Raj Nair (Ford) at TechCrunch Disrupt NY 2017

Today at TechCrunch Disrupt NY, our own Darrell Etherington sat down with Ford Motor Company CTO (and Ford employee since 1987!) Raj Nair to chat about the future and how a company like Ford shifts with an evolving industry — particularly as the car industry adopts the idea of cars that drive themselves.

While the overall panel was about autonomous vehicles, they started off with a quick mention of the GT — Ford’s ridiculous (both in its ridiculous performance and in the ridiculously low number of them being made), $450,000 supercar. We spent an afternoon checking out the GT a few weeks back.

“Yeah.. that car is a little bit my baby,” said Nair. “But it’s kind of the opposite of a driverless vehicle.”

Nair elaborated on this a bit later when Darrell asked if we’d see a 100th anniversary GT (as this new GT is a 50th anniversary celebration of the original) — effectively, whether or not Ford would still be making human-driven vehicles in 50 years:

Technology is progressing fast. We’re 114 years old, and there are still aspects of the start of the automotive industry and what it meant for personal mobility. Horses don’t serve the role that they used to, but there’s still a lot of horse races that are a big deal, and people still enjoy riding horses. I hope it doesn’t go that far, but it’s certainly a possibility. I think there will always be an aspect of controlling a piece of machinery, of two or three thousand pounds of machinery being controlled by very minute movements of your hand… Taking yourself to the limit, taking the machine to the limit; there’s something in our brain wired to enjoy that, so hopefully that’s always a part of it.

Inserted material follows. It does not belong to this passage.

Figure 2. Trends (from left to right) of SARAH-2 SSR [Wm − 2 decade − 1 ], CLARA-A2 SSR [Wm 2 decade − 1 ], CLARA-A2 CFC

While there will probably always be those who’ll want to drive themselves (if eventually only for sport), the industry trend toward figuring out autonomous vehicles seems clear. But this introduces a whole new challenge for the industry: if a vehicle can drive itself… you don’t necessarily need to own one, as you can just summon a car when you need it. Nair suggests they’re well aware of this, but it’s something on the horizon:

The pace at which the technology is advancing is faster than it’s ever been. It’s becoming more readily apparent to the broader public and the industry, and new entrants out in Silicon valley, and there’s a lot more players coming into it. I think on the usership side — the popularity of ride hailing, the ride sharing model, is increasing — yet, the aspect of personal ownership is still really, really high. We’re at a record industry of sales right now. I think we’ll see a distribution change over time, but that part of it’ll be gradual. Yet this industry operates on pretty long cycles, so we need to be planning for that right now.

But with just about every automotive maker cracking away at this challenge, how might Ford be the one to get it done? At least in part, by not insisting that they do it all themselves.

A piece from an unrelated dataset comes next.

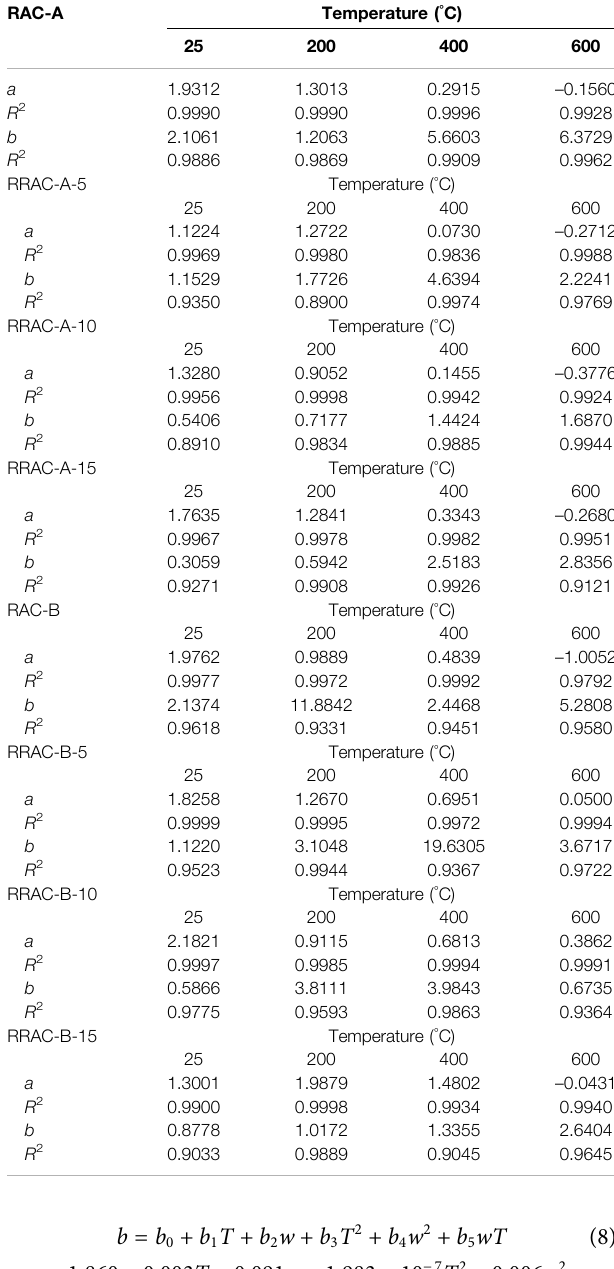
TABLE 10 | Parameters fi tting of the constitutive model for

“We’re not intent on doing it ourselves,” says Raj, mentioning their acquisitions (like SAIPS, the machine learning company Ford purchased in 2016), licensing and investments — like Argo AI, a team Ford committed to investing $1 billion dollars into over five years. “Probably the most sought-after talent in the autonomous space are the roboticists, the software experts and the machine learning experts… We have a very strong team internally, but to be honest, they were being very heavily recruited.”

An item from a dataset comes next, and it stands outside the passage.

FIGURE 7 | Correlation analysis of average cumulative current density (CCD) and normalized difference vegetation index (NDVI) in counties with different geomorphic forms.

Ford has already been experimenting with shared vehicles with Chariot, the ride-sharing service it acquired last year. If shared vehicles/routes becomes a sizeable part of Ford’s business, who owns that shared (and, presumably, eventually autonomous) fleet? Ford? Private entities? Municipalities? (As Darrell noted onstage, TechCrunch had previously heard that Ford was talking with municipalities about owning ridesharing fleets as they might own public transit.)

We’re experimenting with a couple different forms of that. Part of that is the Chariot experiment which we’re doing, where we’re owning fleets of transits, running shuttles and working with municipalities on some aspects of dynamic shuttles and dynamic routing, but also fixed routes at a smaller scale. And other city-as-customer pilots… I think we’re open to ownership of that fleet. We’re open to different models, and different discussions as to where ownership of that fleet would reside… We’re interested in managing those vehicles as a service, we’re interested in manufacturing those vehicles and we’d also be interested in the profit opportunity for transportation services.

So if Ford deeply embraces technology at deeper and deeper levels moving forward, will it keep its “Ford Motor” name or change it to something like “Ford Technology”?

I think we’re going to be called Ford Motor Company for a while. The company is attached to it — the family is attached to it… but I think Ford Motor Company will look very different 10 years from now. It’ll be known not just as an automotive company, but an automotive and mobility company.